Paix en RDC : Kasekwa doute de l’efficacité des pourparlers de Doha et du dialogue national

Les acteurs politiques et membres de la société civile continuent à argumenter sur ce que peuvent être les résultats dans la résolution de la crise au pays. Lors de son intervention sur Télé 50 le jeudi 10 septembre 2026, Jean-Baptiste Muhindo Kasekwa, cadre du parti politique Écidé de Martin Fayulu, trouve que la tenue d’un dialogue à Kinshasa et la poursuite des négociations avec l’AFC-M23 à Doha ne peuvent jamais conduire la RDC à la paix.

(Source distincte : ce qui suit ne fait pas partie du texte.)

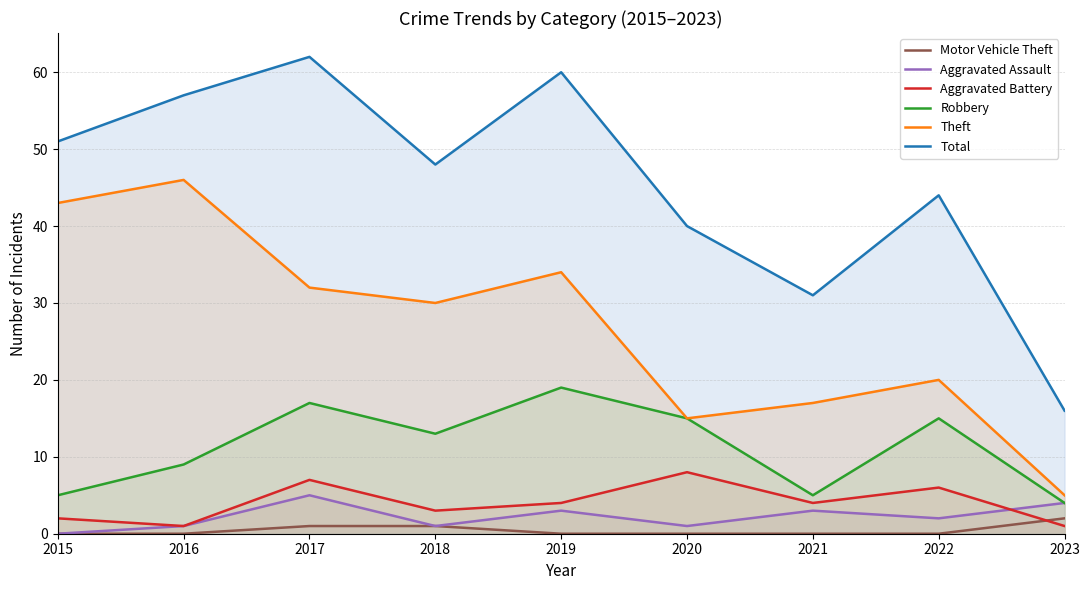

What value does the Theft series have at 2016, to the nearest 10?

50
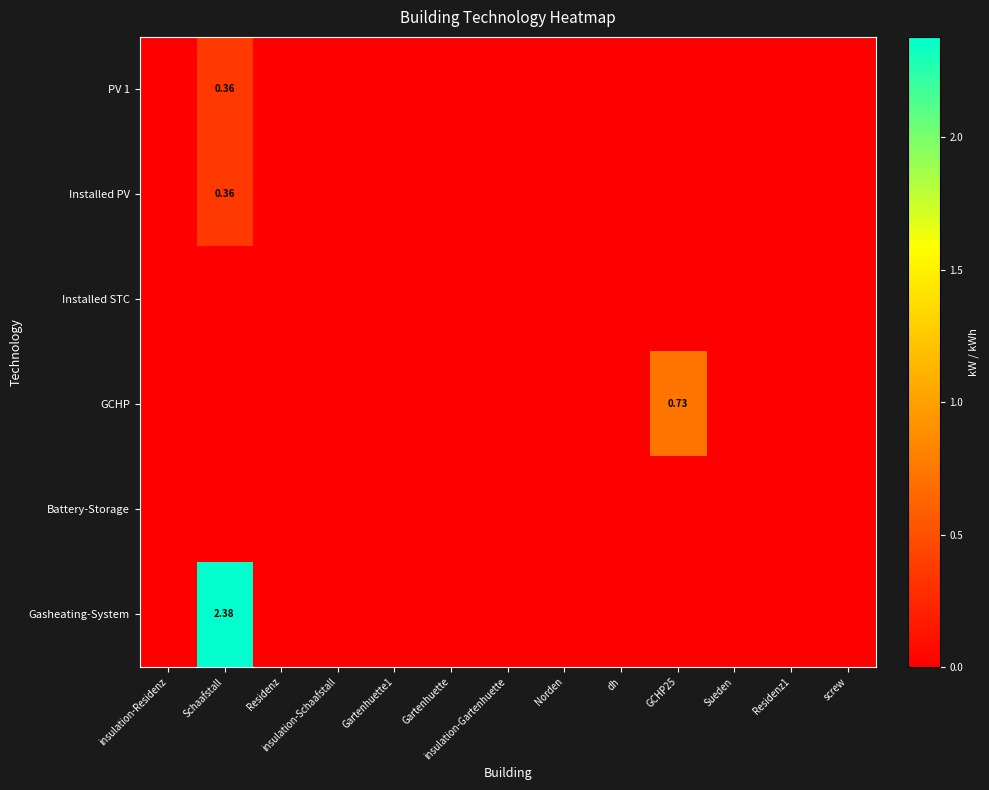

Is the value of Installed PV at Sueden greater than the value of Gasheating-System at Norden?

No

Il suggère qu’on annule les négociations de Doha et qu’on invite l’AFC-M23 à la table du dialogue afin de permettre à toutes les forces congolaises de connaître les vraies revendications de cette rébellion qui insécurise l’Est du pays.

Jean-Baptiste Kasekwa explique que l’accord de Doha sera plus contraignant que le pacte national pour la paix qui sera issu du dialogue inclusif. Cet acteur politique montre que l’accord de Doha a le soutien des partenaires internationaux comme la Suisse, les USA, le Qatar, l’Union africaine. Bref, cet accord sera un outil de pression sur le gouvernement congolais, affirme-t-il.

« L’accord de Doha aura été signé au bout du canon, au bout du fusil, avec un mouvement armé qui contrôle des territoires entiers. Et dans ces accords-là vont figurer plusieurs protocoles, relatifs notamment aux modalités du rétablissement de l’autorité de l’État sur les provinces et les territoires occupés. Et donc, c’est un outil de pression dont il dispose. Bref, ce sera un accord beaucoup plus contraignant alors que le pacte de Kinshasa, dit Félix, sera remis aux institutions compétentes pour que le président de la République exécute les conclusions qui relèvent de sa compétence, le Parlement exécute les conclusions du pacte qui relèvent de sa compétence, le gouvernement exécute également celles qui relèvent de sa compétence. Pas de caractère contraignant, les participants au dialogue vont retourner dans leurs quartiers, mais Doha s’impose », a-t-il démontré.

En raison de tout cela, Jean Baptiste Kasekwa plaide pour la fusion de deux processus afin que tout le monde soit au courant des agendas de l’AFC-M23, une émanation du Rwanda. La présence de cette rébellion dans le dialogue sera capitale afin que leurs revendications soient nettoyées par tous les participants pour l’intérêt du peuple congolais, conscientise Jean-Baptiste Kasekwa.

« Raison pour laquelle je pense que pour gagner le temps, au lieu de prolonger inutilement le calvaire de ces populations, acceptons de fusionner le processus de Kinshasa et celui de Doha. Ensemble, forces politiques, sociétés civiles, avec les gens de l’AFC, nous allons voir quel est l’agenda du Rwanda, que portent ces gens-là, parce qu’aucun Congolais digne de ce nom ne va accepter des agendas contraires aux intérêts du Congo. Et ensemble, si nous trouvons que l’AFC/M23 persiste, on va faire un front commun, on va construire la cohésion nationale. Par cette cohésion, nous allons mobiliser davantage les partenaires pour des sanctions contre le Rwanda, contre l’AFC/M23 », a-t-il suggéré. 

Parlant de l’accord de Washington, Jean Baptiste Kasekwa pense que le peuple congolais avait été largement floué par les mauvaises négocions du régime de Kinshasa. Sur tous les terrains, le Rwanda et les États restent les gagnants parce que ces pays exploitent déjà les minerais pendant les congolais restent assujettis par l’armée rwandaise à l’Est du pays.